*TASKS TO COMPLETE*:
[A] Answer these questions using the article on metabolite imaging.
(i) In the overlay of mass spectrometry images, which colors indicate newer metabolites?
(ii) What do cancer cells use metabolites for?
(iii) What does traditional mass spectrometry reveal?
[B] From the article on metabolite imaging, quote the stretch from "That’s a big" through "drive tumor development.".
Start of SELECTED EXCERPT
What would you do with a camera that can take a picture of something and tell you how new it is? If you’re Berkeley Lab scientists Katherine Louie, Ben Bowen, Jian-Hua Mao and Trent Northen, you use it to gain a better understanding of the ever-changing world of metabolites, the molecules that drive life-sustaining chemical transformations within cells.
The kinetic world of metabolites comes to life in this merged overlay of mass spectrometry images. It shows new versus pre-existing metabolites in a tumor section (yellow and red indicate newer metabolites).
They’re part of a team of researchers that developed a mass spectrometry imaging technique that not only maps the whereabouts of individual metabolites in a biological sample, but how new the metabolites are too.
That’s a big milestone, because metabolites are constantly in flux. They’re synthesized on-demand in order to sustain an organism’s energy requirements. When you eat lunch, metabolites momentarily fire up in various cell populations throughout your body to fuel your day. But they also have a dark side. Cancer cells tap metabolites to drive tumor development.
Unfortunately, the current ways to clinically analyze metabolites don’t capture their kinetics. Microscopy maps the cells and biomarkers in a tumor section. And traditional mass spectrometry reveals the abundance and spatial distribution of molecules such as metabolites.
But these images are static snapshots of a highly dynamic process. They’re blind to how recently the metabolites were synthesized, which is a key piece of information. The metabolic status of a cell population is a good indicator of what the cells were up to when the sample was taken.
End of SELECTED EXCERPT
Start of DATA BLOCK
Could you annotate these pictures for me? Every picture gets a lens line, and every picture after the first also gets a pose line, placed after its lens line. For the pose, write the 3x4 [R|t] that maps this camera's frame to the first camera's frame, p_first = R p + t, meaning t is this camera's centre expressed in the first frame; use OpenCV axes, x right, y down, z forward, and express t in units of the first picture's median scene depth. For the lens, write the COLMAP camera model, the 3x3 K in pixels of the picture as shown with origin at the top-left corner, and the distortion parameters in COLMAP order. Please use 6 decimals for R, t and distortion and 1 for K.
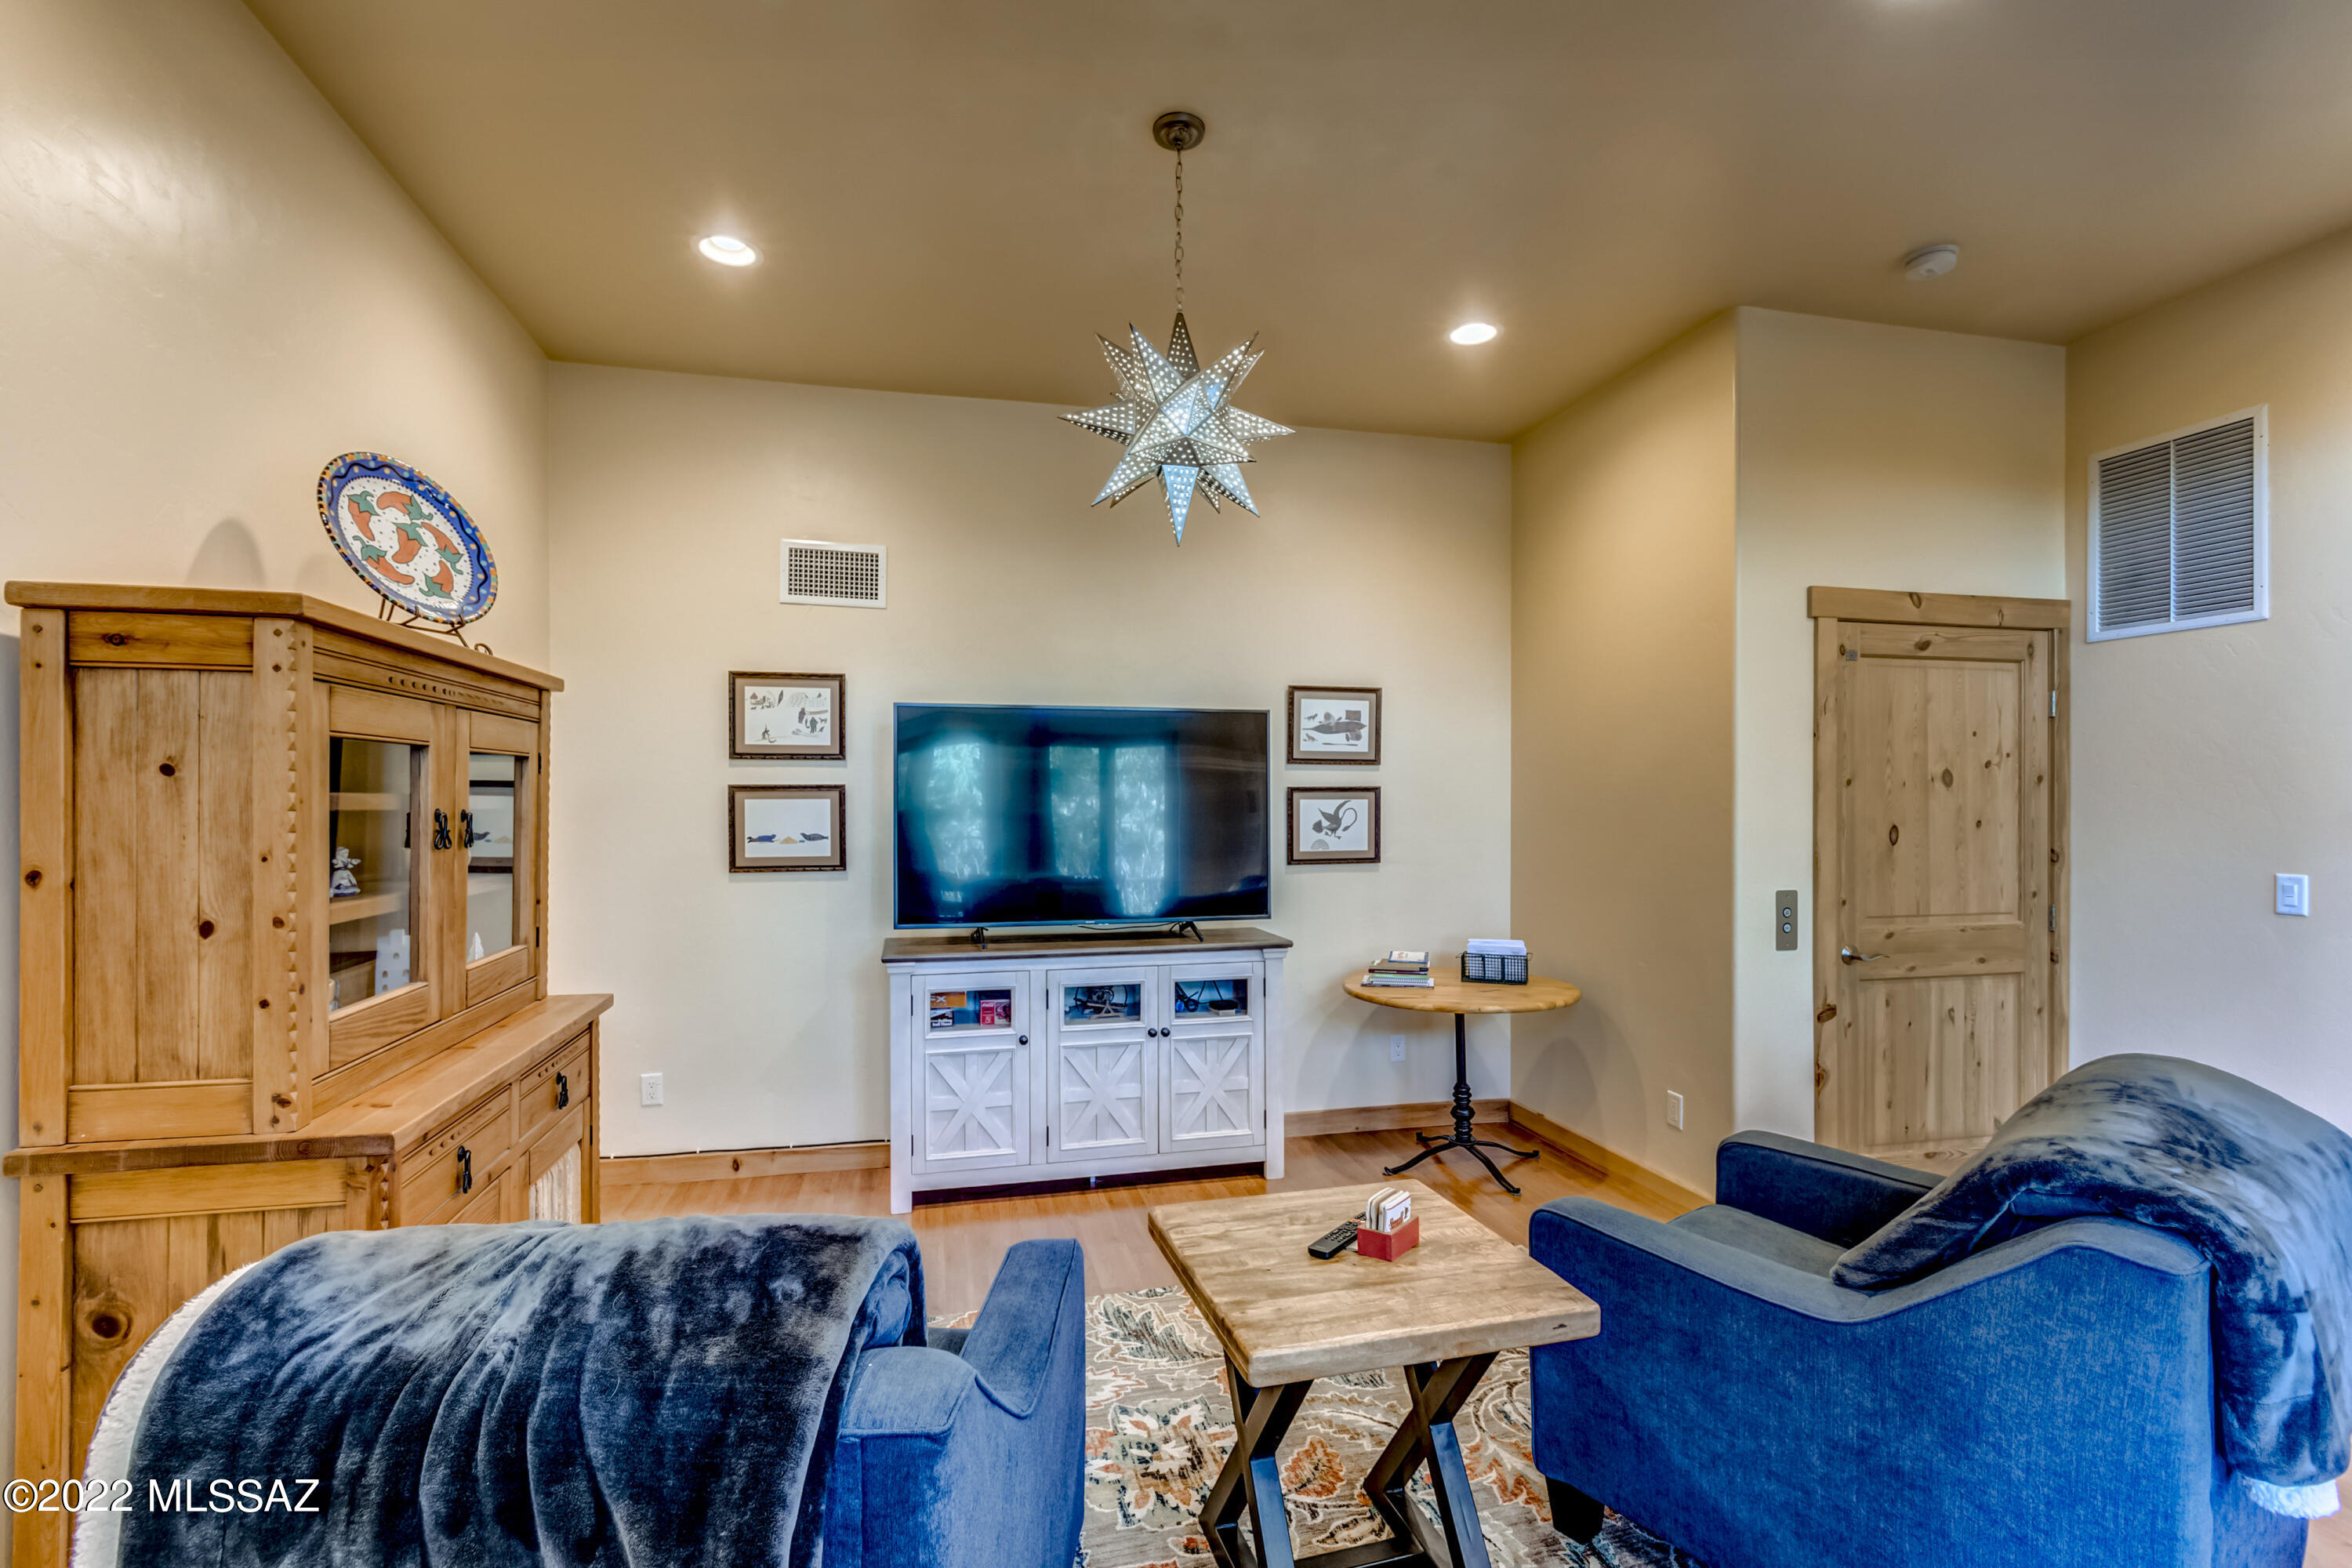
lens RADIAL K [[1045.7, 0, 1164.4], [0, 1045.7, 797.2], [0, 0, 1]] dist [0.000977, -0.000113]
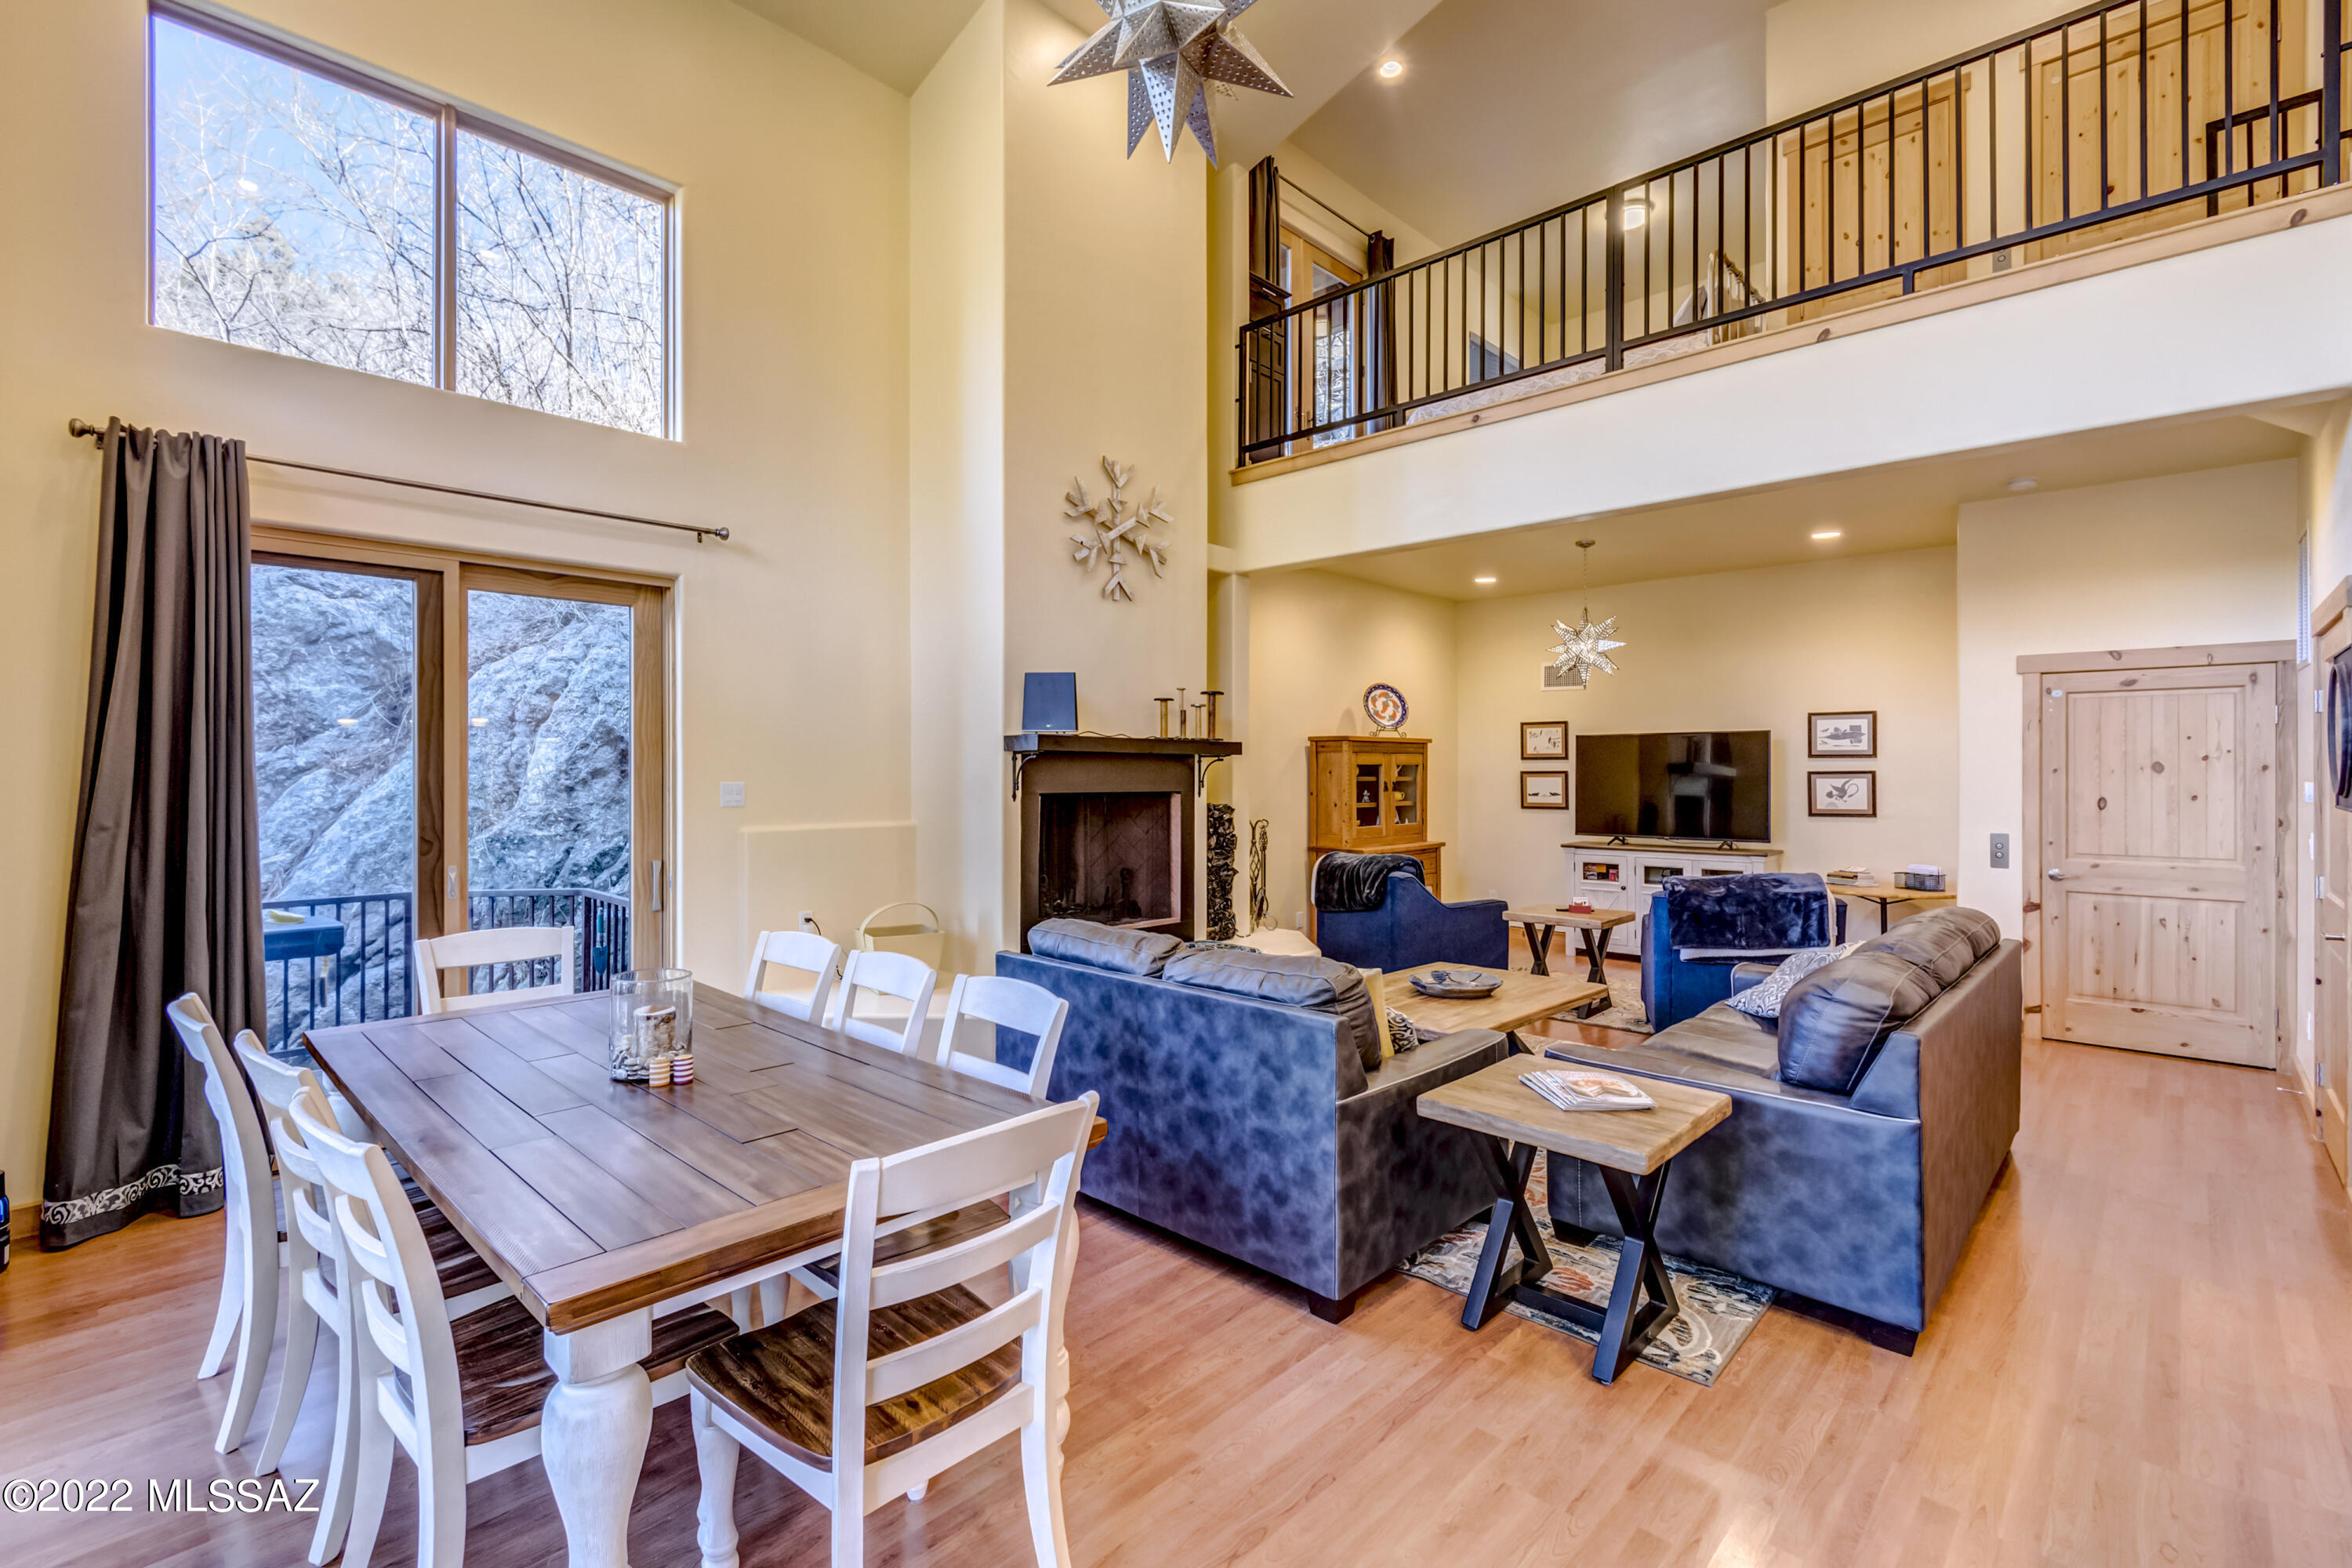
End of DATA BLOCK
*ANSWER SECTION*:
[A]
(i) Yellow and red.
(ii) To drive tumor development.
(iii) The abundance and spatial distribution of molecules such as metabolites.

[B]
That’s a big milestone, because metabolites are constantly in flux. They’re synthesized on-demand in order to sustain an organism’s energy requirements. When you eat lunch, metabolites momentarily fire up in various cell populations throughout your body to fuel your day. But they also have a dark side. Cancer cells tap metabolites to drive tumor development.